Question

A charged particle $q$ is shot towards another charged particle $Q$ which is fixed, with a speed $v$ . It approaches $Q$ upto the closest distance $r$ and then returns. If $q$ was given a speed $2v$ , the closest distance of approach would be:
(A) $r$
(B) $2r$
(C) $r/2$
(D) $r/4$

Answer 1

Hint - To calculate $q$ we're given a speed $2v$ , the distance of approach, the formula is used as mentioned below. We will solve it by taking different cases. The first case is when a charged particle is launched towards another charged particle and the second case is when it returns.
Formula used
Electrostatic potential energy,
$P.E. = \dfrac{{kQq}}{r}$
where, $k = \dfrac{1}{{4\pi {\varepsilon _0}}}$
The kinetic energy of a particle,
$K.E. = \dfrac{1}{2}m{v^2}$

Complete Step-by-step solution
For the first case,
Change in potential energy at the closest distance $r$ is,
$P.E = \dfrac{{kQq}}{r}$
As we know that the kinetic energy of the charged particle $q$is,
$K.E. = \dfrac{{m{v^2}}}{2}$
where $m$is the mass of the charged particle and its velocity is $v$ .
By conservation of Energy,
Change in potential energy =change in kinetic energy
On putting the derived values in the above equation we get,
$\dfrac{{kQq}}{r} = \dfrac{{m{v^2}}}{2}$
$ \Rightarrow r = \dfrac{{2kQq}}{{m{v^2}}}$ ............. $\left( 1 \right)$
In the second case:
When charged particle returns with speed $2v$ , let the closest distance be ${r_1}$
Similar to the above case.
Change in potential energy at the closest distance ${r_1}$
$P.E = \dfrac{{kQq}}{{{r_1}}}$
And the kinetic energy of charged particle $q$when it returns is,
$K.E. = \dfrac{{m{{\left( {2v} \right)}^2}}}{2}$
According to the conservation of energy,
Change in potential energy = change in kinetic energy
On substituting the derived values we get,
$\dfrac{{kQq}}{{{r_1}}} = \dfrac{{m{{\left( {2v} \right)}^2}}}{2}$
$ \Rightarrow {r_1} = \dfrac{{2kQq}}{{4m{v^2}}}$ ..................$\left( 2 \right)$
From equation $\left( 1 \right)$,
${r_1} = \dfrac{1}{4}\left( {\dfrac{{2kQq}}{{m{v^2}}}} \right)$
$ \Rightarrow {r_1} = \dfrac{r}{4}$

Hence, the correct answer is option (D) $r/4$ .

Additional Information
Potential energy is the energy stored by an object because of its position compared to other objects, stresses within itself, its electric charge, or other traits. Electric potential energy, or electrostatic potential energy, is a potential energy (measured in joules) that outcomes from conservative Coulomb forces and are interrelated with the configuration of a particular set of point charges within a defined system.

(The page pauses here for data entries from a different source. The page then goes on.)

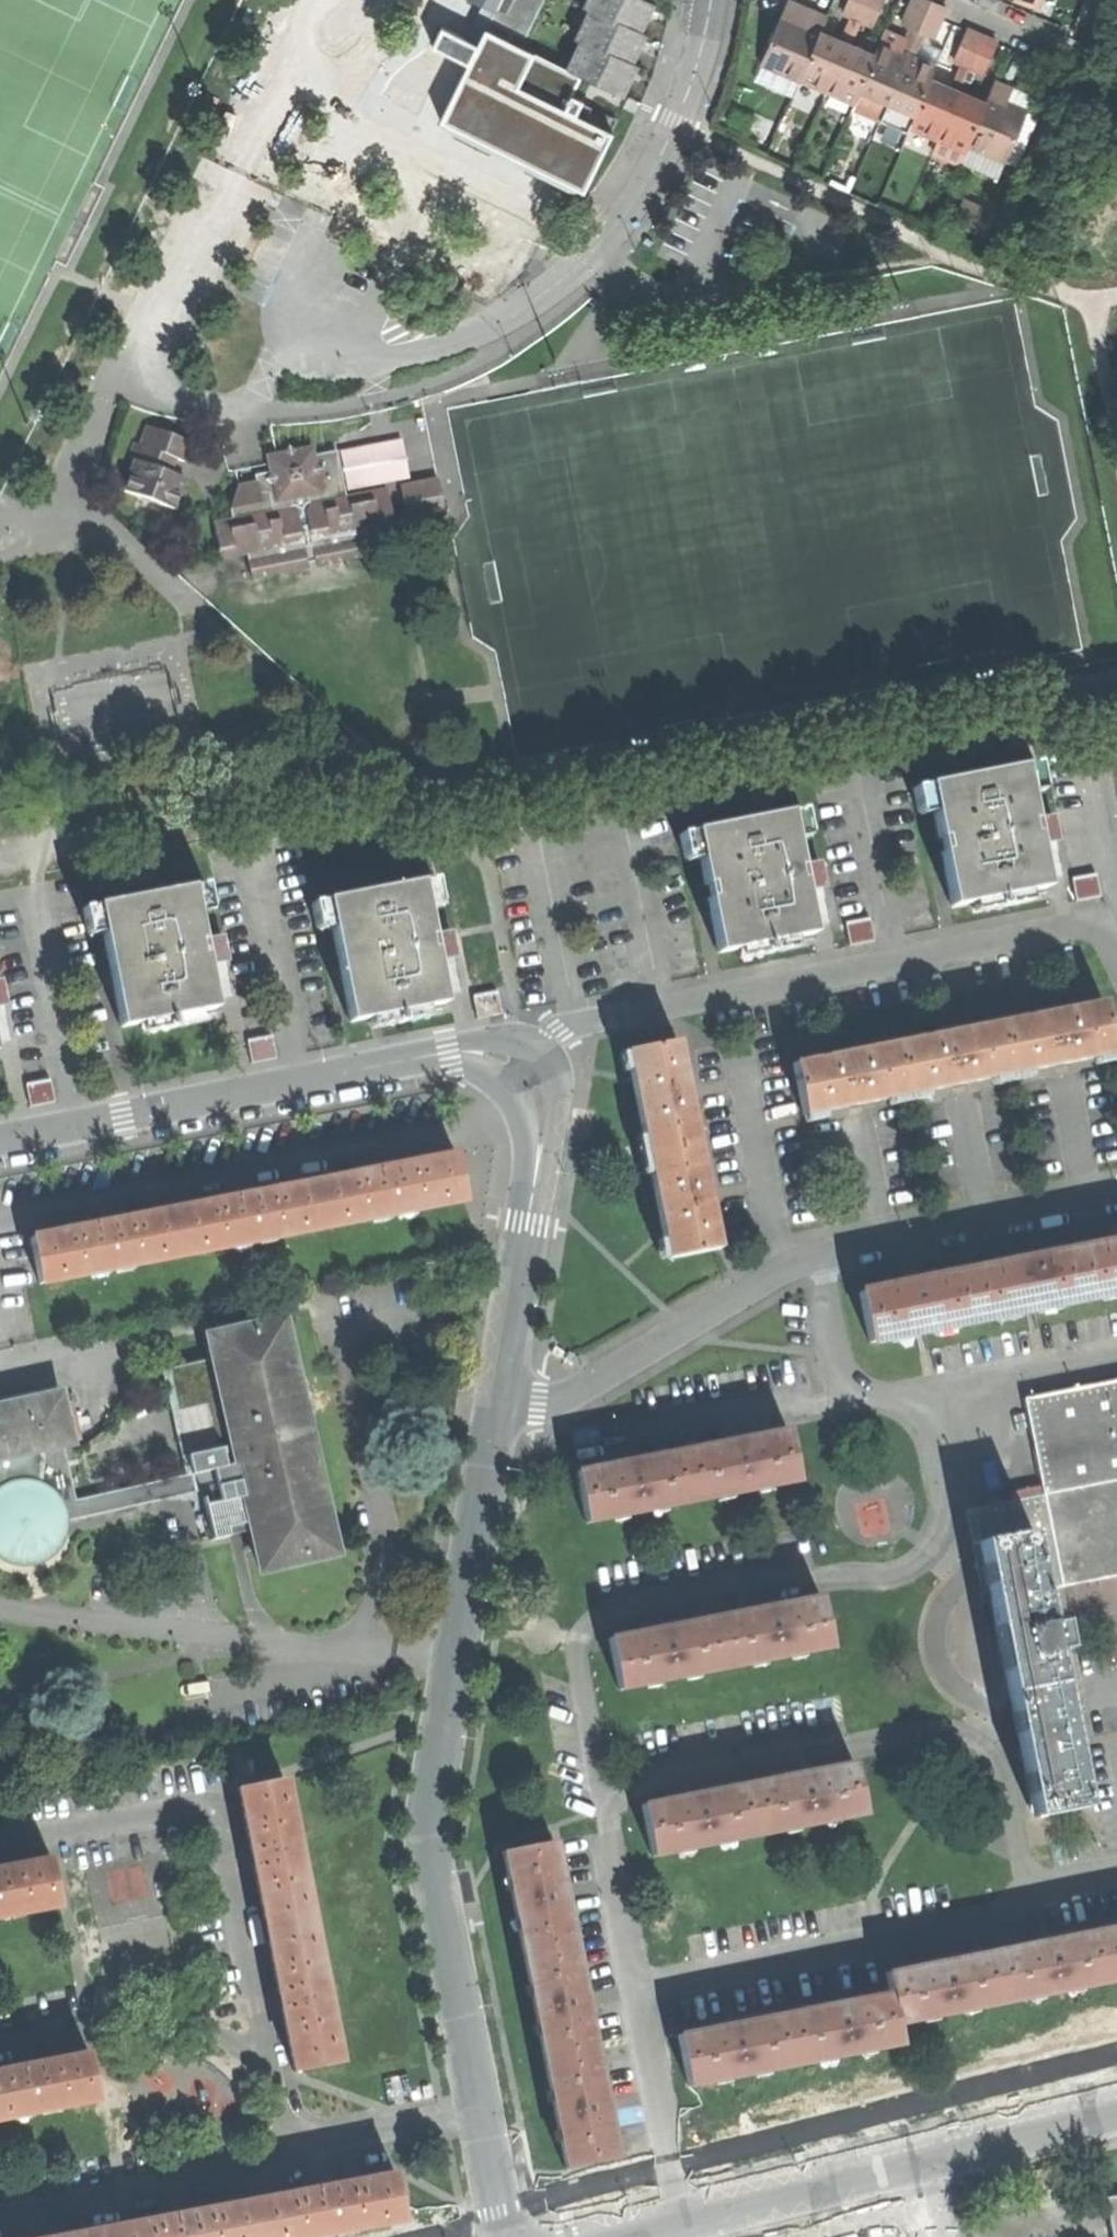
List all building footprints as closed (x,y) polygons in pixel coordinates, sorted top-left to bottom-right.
[(527,38),(546,0),(469,0),(493,12),(489,21),(527,38)] [(573,73),(607,90),(618,95),(625,79),(636,57),(646,35),(641,33),(647,20),(655,2),(651,0),(596,0),(591,12),(595,15),(583,40),(587,44),(573,73)] [(853,14),(861,17),(868,0),(852,0),(847,11),(853,14)] [(861,17),(876,24),(886,0),(868,0),(861,17)] [(912,25),(921,29),(934,0),(916,0),(906,23),(912,25)] [(935,0),(934,0),(921,29),(931,33),(935,35),(948,5),(935,0)] [(791,5),(787,15),(806,23),(810,13),(791,5)] [(802,78),(802,77),(822,31),(829,16),(820,12),(812,8),(810,13),(806,23),(787,15),(785,14),(764,62),(802,78)] [(853,14),(842,40),(850,43),(861,17),(853,14)] [(912,25),(901,52),(910,55),(921,29),(912,25)] [(931,33),(921,29),(910,55),(920,60),(931,33)] [(957,58),(964,61),(972,64),(984,35),(970,29),(957,58)] [(443,50),(466,62),(476,43),(452,30),(443,50)] [(802,77),(830,89),(850,43),(842,40),(834,36),(822,31),(802,77)] [(1000,41),(984,35),(972,64),(987,71),(1000,41)] [(830,89),(858,101),(878,55),(864,49),(850,43),(830,89)] [(883,118),(890,101),(910,55),(901,52),(893,48),(883,44),(878,55),(858,101),(856,107),(883,118)] [(549,99),(592,120),(607,90),(573,73),(550,62),(544,72),(502,50),(486,80),(529,102),(532,97),(546,104),(549,99)] [(890,101),(918,113),(933,78),(938,67),(929,64),(920,60),(910,55),(890,101)] [(964,61),(953,86),(961,90),(972,64),(964,61)] [(914,124),(941,136),(961,90),(953,86),(944,82),(933,78),(918,113),(914,124)] [(964,159),(1000,175),(1029,109),(1019,105),(1009,101),(1015,87),(998,80),(988,101),(969,147),(964,159)] [(941,136),(969,147),(988,101),(976,96),(961,90),(941,136)] [(123,490),(173,509),(185,479),(171,474),(176,460),(183,461),(191,442),(147,425),(140,445),(133,443),(128,459),(134,461),(123,490)] [(368,530),(395,525),(387,488),(347,497),(337,451),(316,455),(313,446),(296,450),(289,446),(285,452),(265,456),(268,471),(255,474),(255,482),(237,486),(230,508),(230,518),(213,522),(221,558),(246,552),(252,578),(373,554),(368,530)] [(407,523),(445,516),(437,479),(399,486),(407,523)] [(1035,765),(1024,767),(1027,781),(1038,779),(1035,765)] [(952,906),(1046,887),(1036,831),(1043,830),(1045,839),(1059,836),(1056,823),(1054,813),(1033,817),(1027,781),(1024,767),(931,785),(933,799),(952,906)] [(920,801),(933,799),(931,785),(917,788),(920,801)] [(806,811),(790,813),(793,828),(809,825),(806,811)] [(719,953),(812,935),(802,880),(810,878),(812,885),(825,883),(822,869),(820,858),(799,863),(793,828),(790,813),(696,831),(699,847),(719,953)] [(684,849),(699,847),(696,831),(681,835),(684,849)] [(436,880),(423,883),(428,907),(441,905),(436,880)] [(351,1024),(446,1005),(436,950),(442,948),(444,956),(456,954),(454,942),(452,930),(433,933),(428,907),(423,883),(327,902),(332,928),(351,1024)] [(209,884),(194,887),(199,912),(214,909),(209,884)] [(122,1029),(217,1011),(208,957),(214,955),(215,962),(230,960),(228,949),(225,935),(204,939),(199,912),(194,887),(99,907),(104,933),(122,1029)] [(318,932),(332,928),(327,902),(312,905),(318,932)] [(89,936),(104,933),(99,907),(84,910),(89,936)] [(12,1003),(8,989),(6,978),(0,979),(0,1006),(12,1003)] [(1080,1060),(1116,1053),(1105,1001),(795,1064),(806,1115),(854,1105),(964,1083),(1080,1060)] [(627,1052),(669,1258),(720,1248),(710,1196),(690,1095),(679,1042),(627,1052)] [(589,1113),(584,1112),(581,1135),(590,1137),(592,1119),(593,1113),(589,1113)] [(43,1284),(465,1199),(458,1155),(386,1170),(250,1197),(95,1228),(34,1240),(43,1284)] [(1080,1300),(1116,1293),(1116,1242),(1070,1252),(1080,1300)] [(966,1272),(975,1321),(1080,1300),(1070,1252),(1012,1263),(966,1272)] [(870,1342),(975,1321),(966,1272),(911,1283),(860,1293),(870,1342)] [(260,1522),(266,1548),(259,1550),(264,1573),(340,1555),(334,1532),(327,1534),(324,1518),(331,1517),(324,1486),(316,1487),(311,1464),(318,1462),(313,1439),(306,1412),(299,1413),(294,1389),(301,1388),(293,1356),(287,1358),(283,1342),(290,1340),(284,1318),(210,1335),(216,1357),(171,1368),(181,1411),(218,1402),(228,1446),(191,1455),(196,1473),(80,1500),(66,1443),(74,1442),(64,1392),(8,1404),(7,1400),(0,1401),(0,1546),(3,1549),(13,1555),(22,1558),(32,1558),(43,1555),(52,1550),(59,1542),(64,1533),(66,1523),(198,1493),(198,1510),(209,1508),(217,1540),(233,1536),(231,1528),(260,1522)] [(465,1386),(469,1387),(473,1364),(464,1362),(461,1379),(460,1385),(465,1386)] [(1026,1398),(1046,1494),(1024,1498),(1041,1582),(1054,1580),(1116,1567),(1116,1380),(1026,1398)] [(799,1478),(789,1429),(735,1440),(684,1449),(693,1498),(799,1478)] [(586,1520),(693,1498),(684,1449),(635,1459),(576,1470),(586,1520)] [(1043,1592),(1041,1582),(1024,1498),(967,1509),(983,1593),(990,1592),(1034,1816),(1085,1806),(1055,1651),(1065,1649),(1062,1635),(1059,1621),(1049,1623),(1043,1592)] [(1116,1577),(1116,1567),(1054,1580),(1041,1582),(1043,1592),(1116,1577)] [(724,1665),(831,1644),(822,1595),(771,1605),(715,1616),(724,1665)] [(618,1686),(724,1665),(715,1616),(655,1628),(609,1637),(618,1686)] [(806,1772),(747,1784),(756,1833),(864,1811),(854,1763),(806,1772)] [(298,2071),(343,2062),(287,1777),(241,1787),(255,1857),(281,1983),(298,2071)] [(651,1854),(756,1833),(747,1784),(697,1794),(641,1804),(651,1854)] [(501,1850),(523,1957),(572,1948),(562,1899),(550,1840),(501,1850)] [(62,1905),(53,1858),(0,1868),(0,1917),(62,1905)] [(112,1869),(117,1900),(151,1895),(146,1863),(112,1869)] [(1096,1931),(1106,1980),(1116,1977),(1116,1926),(1096,1931)] [(1039,1942),(991,1952),(1002,2001),(1106,1980),(1096,1931),(1039,1942)] [(581,1993),(572,1948),(523,1957),(544,2062),(593,2052),(581,1993)] [(894,2022),(1002,2001),(991,1952),(937,1963),(884,1973),(889,1994),(894,2022)] [(822,2007),(785,2015),(794,2063),(898,2042),(894,2022),(889,1994),(822,2007)] [(688,2085),(794,2063),(785,2015),(724,2027),(678,2036),(688,2085)] [(601,2093),(593,2052),(544,2062),(565,2167),(614,2158),(601,2093)] [(90,2054),(43,2063),(0,2071),(0,2118),(100,2098),(90,2054)] [(406,2220),(398,2174),(300,2192),(189,2214),(72,2236),(65,2236),(317,2236),(406,2220)] [(1106,2198),(1113,2236),(1116,2236),(1116,2196),(1106,2198)]
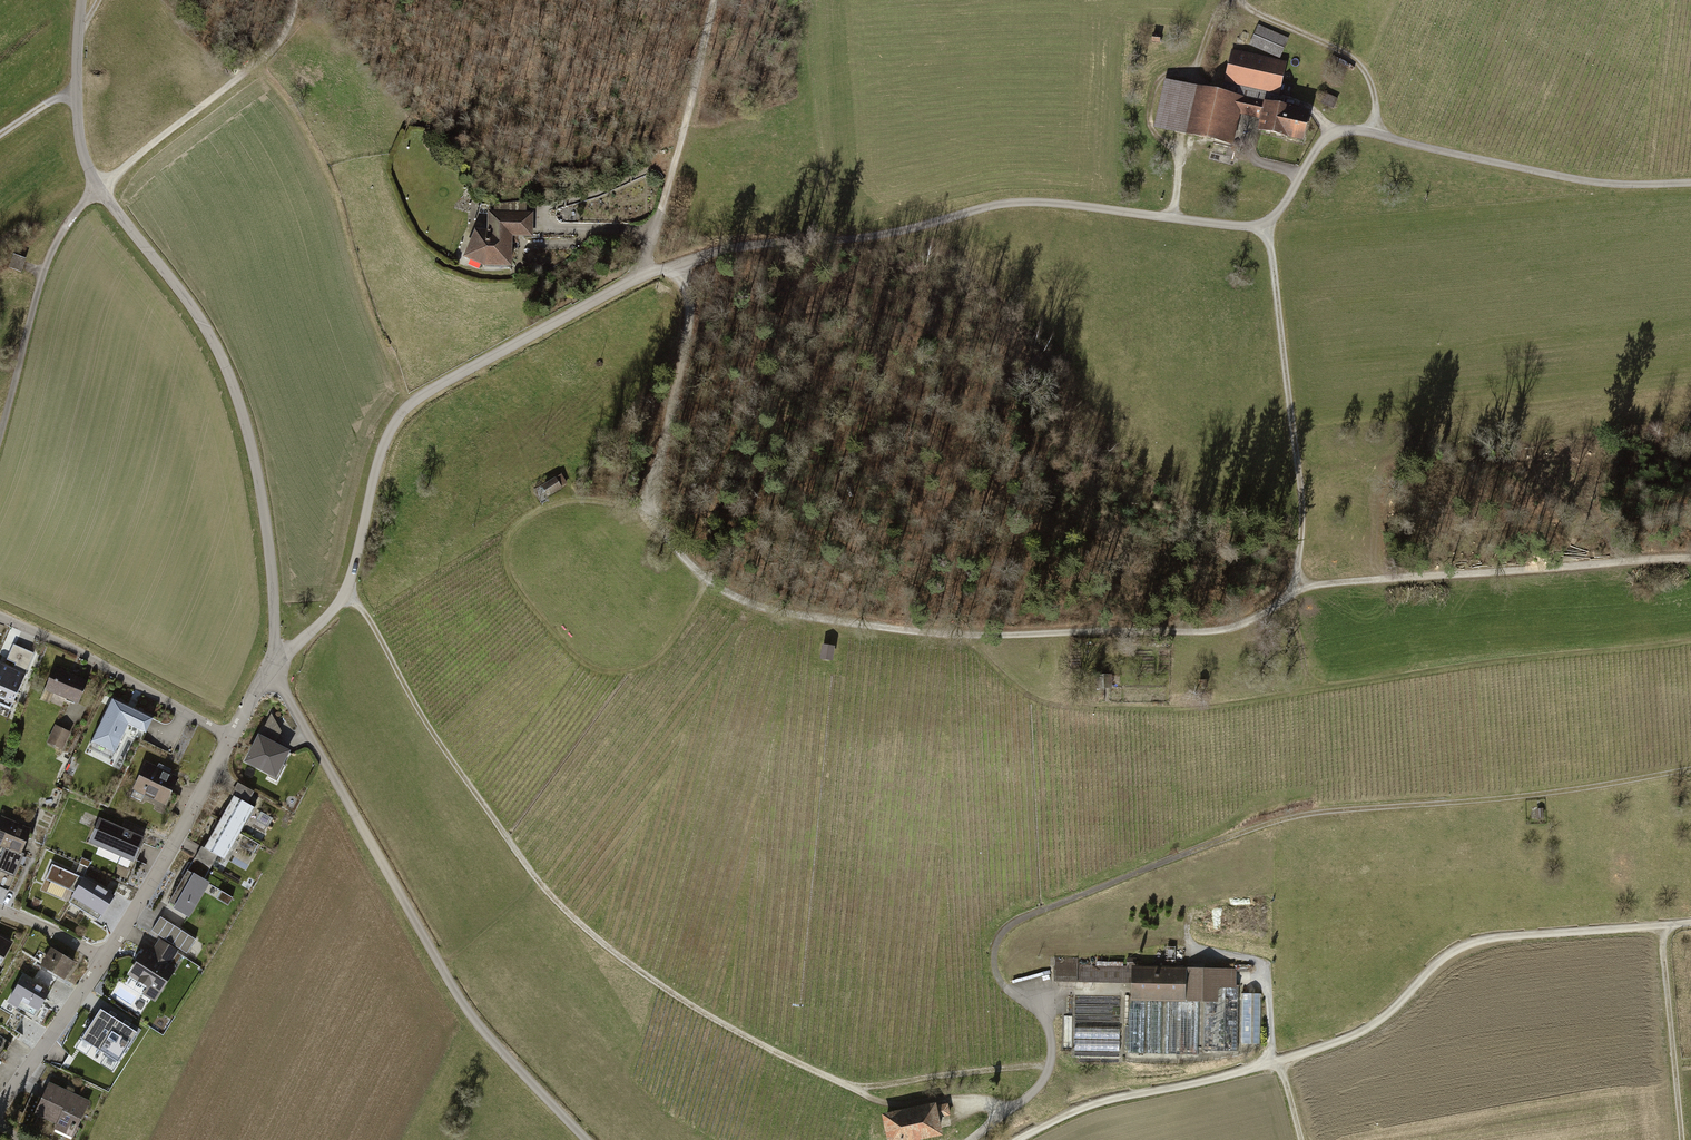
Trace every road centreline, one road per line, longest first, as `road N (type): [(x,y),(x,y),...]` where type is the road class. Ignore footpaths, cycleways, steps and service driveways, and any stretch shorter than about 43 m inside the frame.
road 1 (unclassified): [(1690,184),(1581,181),(1357,129),(1328,134),(1268,229),(995,207),(873,241),(748,251),(654,274),(412,402),(384,448),(349,592),(274,665)]
road 2 (track): [(973,1139),(1040,1088),(1053,1066),(1044,1019),(998,979),(998,946),(1023,920),(1282,822),(1567,795),(1690,772)]
road 3 (track): [(679,266),(688,361),(648,468),(646,498),(668,549),(710,580),(820,621),(963,637),(1213,632),(1273,611),(1298,588)]
road 4 (track): [(349,592),(435,738),(538,882),(661,986),(712,1020),(853,1088),(1053,1066)]
road 5 (track): [(1023,1139),(1096,1106),(1217,1081),(1361,1035),(1450,957),(1485,942),(1690,924)]
road 6 (unclassified): [(274,665),(274,569),(235,384),(81,148),(76,100),(84,0)]
road 7 (track): [(274,665),(464,1012),(585,1139)]
road 8 (track): [(710,580),(664,655),(618,674),(582,663),(519,595),(505,557),(515,532),(557,507),(646,498)]
road 9 (track): [(1690,562),(1298,588)]
road 10 (track): [(1311,693),(1690,645)]
road 11 (track): [(963,637),(1044,705),(1118,715),(1208,712),(1311,693)]
road 12 (track): [(1298,588),(1304,516),(1268,229)]
road 13 (track): [(1009,993),(1125,992),(1124,1058),(1229,1053)]
road 14 (track): [(296,0),(281,40),(101,189)]
road 15 (track): [(0,434),(60,240),(101,189)]
road 16 (residential): [(232,739),(91,658),(0,617)]
road 17 (track): [(716,0),(648,252)]
road 18 (residential): [(104,962),(232,739)]
road 19 (track): [(1662,928),(1681,1139)]
road 20 (track): [(1232,0),(1200,69),(1157,84),(1152,139),(1184,148)]
road 21 (track): [(1376,132),(1376,99),(1348,56),(1241,0)]
road 22 (residential): [(0,1107),(104,962)]
road 23 (track): [(1192,954),(1261,967),(1272,1063)]
road 24 (track): [(853,1088),(897,1106),(941,1097),(1009,1112)]
road 25 (track): [(654,274),(637,233),(540,230)]
road 26 (track): [(538,882),(440,968)]

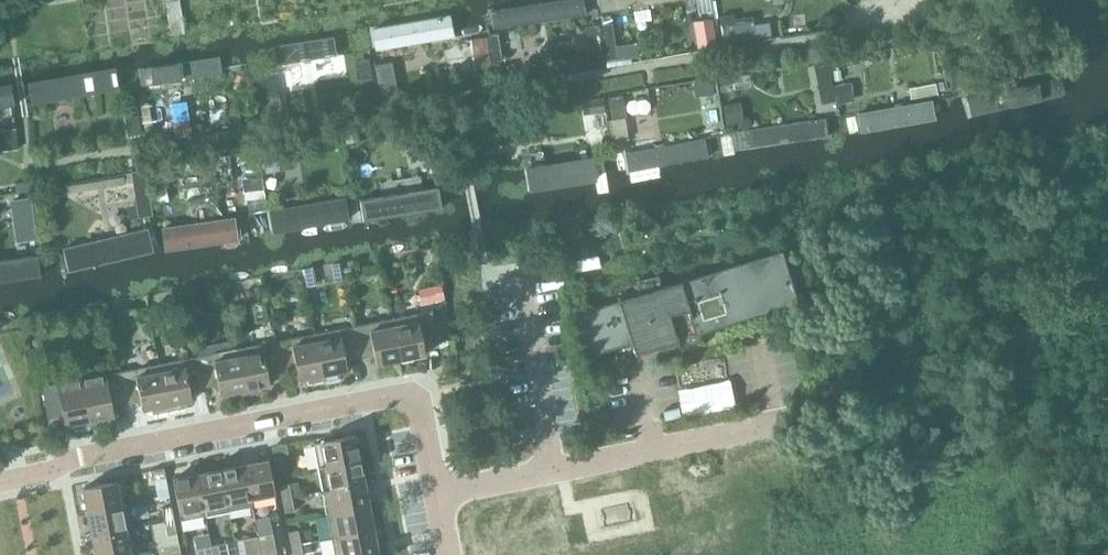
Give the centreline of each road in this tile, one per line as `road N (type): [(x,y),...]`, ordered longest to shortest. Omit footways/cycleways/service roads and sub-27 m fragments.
road 1 (residential): [(0,485),(64,471),(85,456),(408,401),(422,415),(437,494)]
road 2 (residential): [(437,494),(773,428)]

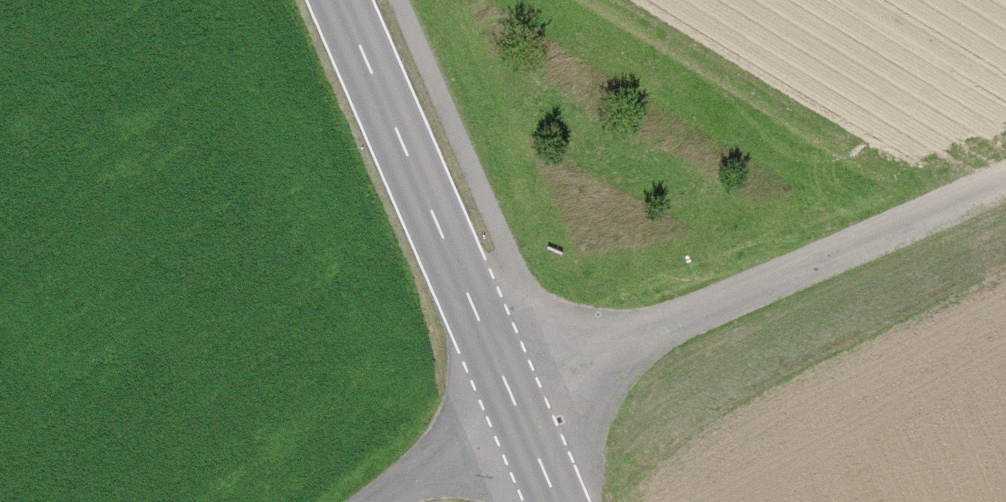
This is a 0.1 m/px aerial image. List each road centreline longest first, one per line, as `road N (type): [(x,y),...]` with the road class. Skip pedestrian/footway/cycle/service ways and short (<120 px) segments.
road 1 (track): [(1005,179),(509,391),(360,501)]
road 2 (primary): [(557,501),(340,0)]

Note When we say, the distance of closest approach we refer to the distance between their centers. The nature of the charge is not mentioned in the question. If the charge is positive then it will move in the same direction as the applied electric field. But, if the charge is negative, then it will be in the opposite direction to the applied electric field.